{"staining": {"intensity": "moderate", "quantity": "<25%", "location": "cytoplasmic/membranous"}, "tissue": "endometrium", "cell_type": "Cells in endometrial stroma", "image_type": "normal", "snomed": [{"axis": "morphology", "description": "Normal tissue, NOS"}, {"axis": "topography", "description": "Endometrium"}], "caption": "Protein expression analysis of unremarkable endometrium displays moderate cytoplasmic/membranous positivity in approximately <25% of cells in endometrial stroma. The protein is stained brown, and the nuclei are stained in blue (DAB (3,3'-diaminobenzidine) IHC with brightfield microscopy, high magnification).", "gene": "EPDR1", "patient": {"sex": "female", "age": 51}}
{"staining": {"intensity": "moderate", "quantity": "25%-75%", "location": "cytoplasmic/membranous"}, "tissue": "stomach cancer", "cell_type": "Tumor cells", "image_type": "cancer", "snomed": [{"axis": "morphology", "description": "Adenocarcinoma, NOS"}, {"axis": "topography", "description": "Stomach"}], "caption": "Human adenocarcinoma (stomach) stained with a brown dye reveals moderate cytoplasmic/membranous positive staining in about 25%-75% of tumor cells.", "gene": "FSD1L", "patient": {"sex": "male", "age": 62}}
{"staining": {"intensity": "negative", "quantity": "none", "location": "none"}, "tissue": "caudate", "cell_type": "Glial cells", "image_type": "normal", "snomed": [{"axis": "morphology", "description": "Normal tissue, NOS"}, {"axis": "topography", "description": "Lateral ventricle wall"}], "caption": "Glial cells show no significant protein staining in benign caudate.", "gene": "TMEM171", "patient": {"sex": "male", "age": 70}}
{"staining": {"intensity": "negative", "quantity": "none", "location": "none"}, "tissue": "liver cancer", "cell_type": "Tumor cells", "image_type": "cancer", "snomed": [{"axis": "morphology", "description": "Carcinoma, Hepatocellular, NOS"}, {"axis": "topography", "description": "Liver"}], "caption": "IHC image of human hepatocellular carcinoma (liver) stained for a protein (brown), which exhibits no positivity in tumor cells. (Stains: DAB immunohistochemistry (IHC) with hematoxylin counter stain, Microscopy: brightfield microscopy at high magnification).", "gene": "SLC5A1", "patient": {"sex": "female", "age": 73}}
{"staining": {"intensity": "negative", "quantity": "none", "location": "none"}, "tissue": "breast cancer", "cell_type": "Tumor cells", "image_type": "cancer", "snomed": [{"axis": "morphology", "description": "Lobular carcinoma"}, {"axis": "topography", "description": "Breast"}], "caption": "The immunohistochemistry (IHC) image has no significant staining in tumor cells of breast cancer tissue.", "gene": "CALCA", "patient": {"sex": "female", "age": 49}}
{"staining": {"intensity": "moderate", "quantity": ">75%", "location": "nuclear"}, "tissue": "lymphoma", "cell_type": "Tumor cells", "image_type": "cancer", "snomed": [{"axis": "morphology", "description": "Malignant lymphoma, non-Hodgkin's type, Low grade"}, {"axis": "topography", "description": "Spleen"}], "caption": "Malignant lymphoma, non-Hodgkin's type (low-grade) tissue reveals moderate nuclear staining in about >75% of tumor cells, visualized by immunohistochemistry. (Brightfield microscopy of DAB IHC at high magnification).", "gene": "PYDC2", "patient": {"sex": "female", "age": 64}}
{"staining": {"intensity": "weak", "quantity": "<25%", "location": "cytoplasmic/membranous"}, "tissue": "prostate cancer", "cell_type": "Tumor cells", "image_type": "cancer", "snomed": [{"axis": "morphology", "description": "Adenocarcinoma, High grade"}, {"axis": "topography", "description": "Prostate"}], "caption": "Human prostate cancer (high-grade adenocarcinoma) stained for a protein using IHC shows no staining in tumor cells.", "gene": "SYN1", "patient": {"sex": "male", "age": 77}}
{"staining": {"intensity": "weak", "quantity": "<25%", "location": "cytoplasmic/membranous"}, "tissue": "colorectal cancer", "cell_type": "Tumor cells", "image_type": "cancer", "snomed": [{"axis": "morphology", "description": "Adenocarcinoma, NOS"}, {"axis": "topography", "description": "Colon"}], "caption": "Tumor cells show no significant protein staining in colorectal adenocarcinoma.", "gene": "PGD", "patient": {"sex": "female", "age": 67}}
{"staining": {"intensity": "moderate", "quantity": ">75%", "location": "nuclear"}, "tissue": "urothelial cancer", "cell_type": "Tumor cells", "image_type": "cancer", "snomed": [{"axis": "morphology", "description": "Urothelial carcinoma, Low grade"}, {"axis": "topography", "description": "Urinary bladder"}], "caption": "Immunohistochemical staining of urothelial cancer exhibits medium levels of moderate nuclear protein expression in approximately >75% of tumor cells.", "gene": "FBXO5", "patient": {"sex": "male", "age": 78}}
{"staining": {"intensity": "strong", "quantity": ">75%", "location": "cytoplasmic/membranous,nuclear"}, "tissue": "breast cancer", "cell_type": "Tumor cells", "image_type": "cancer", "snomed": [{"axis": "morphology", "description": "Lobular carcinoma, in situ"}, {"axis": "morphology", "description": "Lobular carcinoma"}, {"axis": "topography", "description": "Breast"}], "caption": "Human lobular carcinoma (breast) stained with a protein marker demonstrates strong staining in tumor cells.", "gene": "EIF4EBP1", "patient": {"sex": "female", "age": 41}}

□ □ □

* **Work instructions**: The stretch of entries above that starts with the line containing "non-Hodgkin's type, Low" and goes on through the line containing "staining of urothelial" is to be transcribed exactly, and no other line is to be transcribed.

* **Problem solution**:
{"staining": {"intensity": "moderate", "quantity": ">75%", "location": "nuclear"}, "tissue": "lymphoma", "cell_type": "Tumor cells", "image_type": "cancer", "snomed": [{"axis": "morphology", "description": "Malignant lymphoma, non-Hodgkin's type, Low grade"}, {"axis": "topography", "description": "Spleen"}], "caption": "Malignant lymphoma, non-Hodgkin's type (low-grade) tissue reveals moderate nuclear staining in about >75% of tumor cells, visualized by immunohistochemistry. (Brightfield microscopy of DAB IHC at high magnification).", "gene": "PYDC2", "patient": {"sex": "female", "age": 64}}
{"staining": {"intensity": "weak", "quantity": "<25%", "location": "cytoplasmic/membranous"}, "tissue": "prostate cancer", "cell_type": "Tumor cells", "image_type": "cancer", "snomed": [{"axis": "morphology", "description": "Adenocarcinoma, High grade"}, {"axis": "topography", "description": "Prostate"}], "caption": "Human prostate cancer (high-grade adenocarcinoma) stained for a protein using IHC shows no staining in tumor cells.", "gene": "SYN1", "patient": {"sex": "male", "age": 77}}
{"staining": {"intensity": "weak", "quantity": "<25%", "location": "cytoplasmic/membranous"}, "tissue": "colorectal cancer", "cell_type": "Tumor cells", "image_type": "cancer", "snomed": [{"axis": "morphology", "description": "Adenocarcinoma, NOS"}, {"axis": "topography", "description": "Colon"}], "caption": "Tumor cells show no significant protein staining in colorectal adenocarcinoma.", "gene": "PGD", "patient": {"sex": "female", "age": 67}}
{"staining": {"intensity": "moderate", "quantity": ">75%", "location": "nuclear"}, "tissue": "urothelial cancer", "cell_type": "Tumor cells", "image_type": "cancer", "snomed": [{"axis": "morphology", "description": "Urothelial carcinoma, Low grade"}, {"axis": "topography", "description": "Urinary bladder"}], "caption": "Immunohistochemical staining of urothelial cancer exhibits medium levels of moderate nuclear protein expression in approximately >75% of tumor cells.", "gene": "FBXO5", "patient": {"sex": "male", "age": 78}}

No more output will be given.